Records from a collection

'''

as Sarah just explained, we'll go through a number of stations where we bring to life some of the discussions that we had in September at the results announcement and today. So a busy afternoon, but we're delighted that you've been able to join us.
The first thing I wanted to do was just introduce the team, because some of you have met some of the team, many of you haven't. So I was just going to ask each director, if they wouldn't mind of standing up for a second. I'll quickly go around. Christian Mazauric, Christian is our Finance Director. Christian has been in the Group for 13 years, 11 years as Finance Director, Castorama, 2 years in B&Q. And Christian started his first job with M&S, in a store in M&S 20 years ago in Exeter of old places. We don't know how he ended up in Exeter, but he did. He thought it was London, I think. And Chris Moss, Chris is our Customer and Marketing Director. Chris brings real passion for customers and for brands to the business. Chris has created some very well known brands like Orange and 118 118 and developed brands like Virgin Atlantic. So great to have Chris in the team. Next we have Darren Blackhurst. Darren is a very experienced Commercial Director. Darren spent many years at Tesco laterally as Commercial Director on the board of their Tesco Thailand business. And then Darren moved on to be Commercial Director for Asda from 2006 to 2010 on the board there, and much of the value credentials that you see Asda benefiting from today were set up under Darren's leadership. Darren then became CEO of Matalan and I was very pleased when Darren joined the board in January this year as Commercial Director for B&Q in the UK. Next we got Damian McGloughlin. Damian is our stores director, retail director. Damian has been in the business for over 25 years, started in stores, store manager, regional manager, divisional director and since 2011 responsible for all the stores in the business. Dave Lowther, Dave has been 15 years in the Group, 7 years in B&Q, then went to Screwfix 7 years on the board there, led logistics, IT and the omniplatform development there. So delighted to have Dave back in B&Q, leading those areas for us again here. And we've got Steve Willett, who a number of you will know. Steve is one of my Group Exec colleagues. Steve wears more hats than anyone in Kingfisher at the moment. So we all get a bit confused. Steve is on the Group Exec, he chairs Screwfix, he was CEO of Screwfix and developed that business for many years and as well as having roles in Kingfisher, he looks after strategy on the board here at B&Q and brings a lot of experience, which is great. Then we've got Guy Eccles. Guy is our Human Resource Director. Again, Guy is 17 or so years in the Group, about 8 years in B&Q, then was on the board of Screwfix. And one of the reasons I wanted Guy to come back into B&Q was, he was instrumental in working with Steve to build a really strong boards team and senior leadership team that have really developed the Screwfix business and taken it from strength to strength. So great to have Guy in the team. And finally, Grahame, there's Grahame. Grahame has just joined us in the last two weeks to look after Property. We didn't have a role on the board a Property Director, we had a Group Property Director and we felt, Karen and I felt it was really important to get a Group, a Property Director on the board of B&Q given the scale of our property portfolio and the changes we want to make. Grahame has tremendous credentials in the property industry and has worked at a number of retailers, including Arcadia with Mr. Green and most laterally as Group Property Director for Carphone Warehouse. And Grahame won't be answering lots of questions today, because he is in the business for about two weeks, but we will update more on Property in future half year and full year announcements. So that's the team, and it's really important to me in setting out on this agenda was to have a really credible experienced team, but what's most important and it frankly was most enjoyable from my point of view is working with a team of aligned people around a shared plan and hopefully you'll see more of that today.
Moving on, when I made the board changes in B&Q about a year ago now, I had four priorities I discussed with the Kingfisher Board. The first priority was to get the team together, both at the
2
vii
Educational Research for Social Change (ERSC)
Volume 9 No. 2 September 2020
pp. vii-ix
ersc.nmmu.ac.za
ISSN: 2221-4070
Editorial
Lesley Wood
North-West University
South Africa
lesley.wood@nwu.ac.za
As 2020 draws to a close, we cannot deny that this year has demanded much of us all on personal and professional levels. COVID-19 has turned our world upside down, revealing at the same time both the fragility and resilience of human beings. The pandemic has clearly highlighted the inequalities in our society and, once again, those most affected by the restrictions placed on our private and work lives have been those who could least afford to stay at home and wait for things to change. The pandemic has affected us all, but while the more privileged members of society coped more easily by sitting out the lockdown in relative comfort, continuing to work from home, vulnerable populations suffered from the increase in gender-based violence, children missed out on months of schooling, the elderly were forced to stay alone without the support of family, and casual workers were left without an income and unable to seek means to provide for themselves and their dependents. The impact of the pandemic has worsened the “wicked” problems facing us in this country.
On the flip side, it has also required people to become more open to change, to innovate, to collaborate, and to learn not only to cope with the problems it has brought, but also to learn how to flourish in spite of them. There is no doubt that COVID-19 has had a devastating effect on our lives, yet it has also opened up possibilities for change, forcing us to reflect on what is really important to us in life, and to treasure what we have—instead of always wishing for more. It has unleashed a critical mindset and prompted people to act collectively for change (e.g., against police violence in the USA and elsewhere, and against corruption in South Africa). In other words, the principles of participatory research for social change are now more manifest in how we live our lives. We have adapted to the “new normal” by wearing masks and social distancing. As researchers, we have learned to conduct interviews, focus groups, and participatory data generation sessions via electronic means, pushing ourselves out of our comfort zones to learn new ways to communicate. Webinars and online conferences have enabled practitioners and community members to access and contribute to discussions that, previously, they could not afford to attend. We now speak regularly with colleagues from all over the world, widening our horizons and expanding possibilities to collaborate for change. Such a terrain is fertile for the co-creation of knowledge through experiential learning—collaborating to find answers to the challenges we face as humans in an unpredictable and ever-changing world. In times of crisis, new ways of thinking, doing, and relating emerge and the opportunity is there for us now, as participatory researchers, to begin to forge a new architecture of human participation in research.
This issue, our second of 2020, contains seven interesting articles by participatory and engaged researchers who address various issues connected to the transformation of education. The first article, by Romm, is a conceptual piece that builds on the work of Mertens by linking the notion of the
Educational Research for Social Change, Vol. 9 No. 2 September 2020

'''

Send back an exact copy of only the lines from the line with "ISSN: 2221-4070" up to and including the line with "lesley.wood@nwu.ac.za" in the data above.

Exercise answer:
ISSN: 2221-4070
Editorial
Lesley Wood
North-West University
South Africa
lesley.wood@nwu.ac.za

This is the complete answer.